Investment: St Ives may be a shrewd bet

Click to follow
The Independent Online
ST IVES, the magazine and direct mail printer, almost joined the minus 50 club during the recent market meltdown, with the shares plunging from 546.5p to 287.5p. They rallied to 332.5p, up 15p, against the trend yesterday after chairman Miles Emley said overall prospects look no worse now than last year.

In this economic climate this sounds almost bullish, although St Ives's condition could deteriorate if the economy takes a tumble. Two-thirds of the business comes from magazine printing and direct response advertising, which is vulnerable if a real recession strikes and advertising spending plummets.

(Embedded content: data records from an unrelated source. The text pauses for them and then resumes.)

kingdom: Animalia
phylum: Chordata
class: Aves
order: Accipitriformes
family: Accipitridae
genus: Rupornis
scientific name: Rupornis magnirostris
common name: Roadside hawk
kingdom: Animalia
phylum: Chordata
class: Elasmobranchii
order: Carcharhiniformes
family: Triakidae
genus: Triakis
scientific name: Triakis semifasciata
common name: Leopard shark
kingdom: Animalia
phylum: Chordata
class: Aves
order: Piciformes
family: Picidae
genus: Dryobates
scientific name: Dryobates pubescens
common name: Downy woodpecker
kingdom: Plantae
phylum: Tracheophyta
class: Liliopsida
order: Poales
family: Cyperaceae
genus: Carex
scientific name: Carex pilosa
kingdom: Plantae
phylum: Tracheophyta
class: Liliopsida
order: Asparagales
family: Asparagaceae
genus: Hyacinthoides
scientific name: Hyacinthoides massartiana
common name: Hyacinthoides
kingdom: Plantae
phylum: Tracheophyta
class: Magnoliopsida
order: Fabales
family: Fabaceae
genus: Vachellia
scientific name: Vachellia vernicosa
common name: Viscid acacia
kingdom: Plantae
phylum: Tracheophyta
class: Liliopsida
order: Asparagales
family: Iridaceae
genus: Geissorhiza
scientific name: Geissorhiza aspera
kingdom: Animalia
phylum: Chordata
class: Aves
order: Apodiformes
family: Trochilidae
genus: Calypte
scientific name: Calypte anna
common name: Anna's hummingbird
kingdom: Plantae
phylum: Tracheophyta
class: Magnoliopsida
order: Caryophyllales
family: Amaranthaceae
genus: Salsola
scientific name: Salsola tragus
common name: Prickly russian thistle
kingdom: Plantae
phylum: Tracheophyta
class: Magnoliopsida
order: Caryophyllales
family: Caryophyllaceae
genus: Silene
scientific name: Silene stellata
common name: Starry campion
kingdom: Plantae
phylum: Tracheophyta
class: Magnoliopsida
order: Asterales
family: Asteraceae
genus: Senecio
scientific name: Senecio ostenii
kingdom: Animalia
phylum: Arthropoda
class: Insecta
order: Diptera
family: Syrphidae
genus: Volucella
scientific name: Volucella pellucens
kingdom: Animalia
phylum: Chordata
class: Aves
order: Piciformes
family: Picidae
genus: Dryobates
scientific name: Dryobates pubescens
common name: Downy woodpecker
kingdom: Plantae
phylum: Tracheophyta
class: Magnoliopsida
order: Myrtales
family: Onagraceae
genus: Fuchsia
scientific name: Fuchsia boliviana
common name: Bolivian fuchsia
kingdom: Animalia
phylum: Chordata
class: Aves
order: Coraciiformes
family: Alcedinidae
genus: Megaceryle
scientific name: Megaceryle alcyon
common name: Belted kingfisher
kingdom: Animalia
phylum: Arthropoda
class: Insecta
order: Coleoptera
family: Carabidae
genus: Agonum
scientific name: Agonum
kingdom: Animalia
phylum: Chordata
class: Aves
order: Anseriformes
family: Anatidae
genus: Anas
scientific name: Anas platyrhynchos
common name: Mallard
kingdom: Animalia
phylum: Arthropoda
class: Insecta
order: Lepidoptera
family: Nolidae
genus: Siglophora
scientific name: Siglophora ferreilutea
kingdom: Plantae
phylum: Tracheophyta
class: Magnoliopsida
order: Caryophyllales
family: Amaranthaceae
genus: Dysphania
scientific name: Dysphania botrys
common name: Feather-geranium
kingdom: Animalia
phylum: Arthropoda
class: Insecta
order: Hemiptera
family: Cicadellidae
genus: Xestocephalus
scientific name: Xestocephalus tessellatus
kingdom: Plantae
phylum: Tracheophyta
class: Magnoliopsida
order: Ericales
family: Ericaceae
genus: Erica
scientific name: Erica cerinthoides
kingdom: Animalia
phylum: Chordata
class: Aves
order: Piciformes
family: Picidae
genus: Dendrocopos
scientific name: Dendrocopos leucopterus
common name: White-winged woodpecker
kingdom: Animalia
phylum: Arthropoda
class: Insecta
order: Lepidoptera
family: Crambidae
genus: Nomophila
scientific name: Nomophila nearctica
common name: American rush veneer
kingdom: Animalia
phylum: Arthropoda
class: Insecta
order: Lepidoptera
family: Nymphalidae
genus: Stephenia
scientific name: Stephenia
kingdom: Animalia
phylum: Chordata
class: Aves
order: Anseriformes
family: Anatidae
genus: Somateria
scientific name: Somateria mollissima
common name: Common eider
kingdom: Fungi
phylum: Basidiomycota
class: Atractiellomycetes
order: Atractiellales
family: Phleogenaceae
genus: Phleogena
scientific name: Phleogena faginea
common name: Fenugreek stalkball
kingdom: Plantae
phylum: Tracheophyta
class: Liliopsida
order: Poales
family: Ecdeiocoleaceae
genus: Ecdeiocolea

In spite of the inclusion of five weeks of figures from the acquired rival Hunters Armley, turnover was static in the year to 31 July, reflecting the impact of the strength of the pound on the Dutch and German operations. Lower income from printing company documents after the flood of demutualisation business in the previous year also depressed turnover.

Profits rose 4.7 per cent to pounds 51.8m as higher net interest income more than offset the extra pounds 1m spent to meet tax changes. St Ives's multimedia business, which prints record and CD sleeves, suffered a setback as market growth slowed.

However, the quality of St Ives's overall business is high, full-year figures from Hunters Armley could be worth pounds 5m and analysts are holding forecasts at pounds 54.5m this year and earnings of 35.3p per share, and 37.5p in 1999/2000. The shares, on a nine times forward multiple, could be a shrewd bet if a recession proves short and shallow.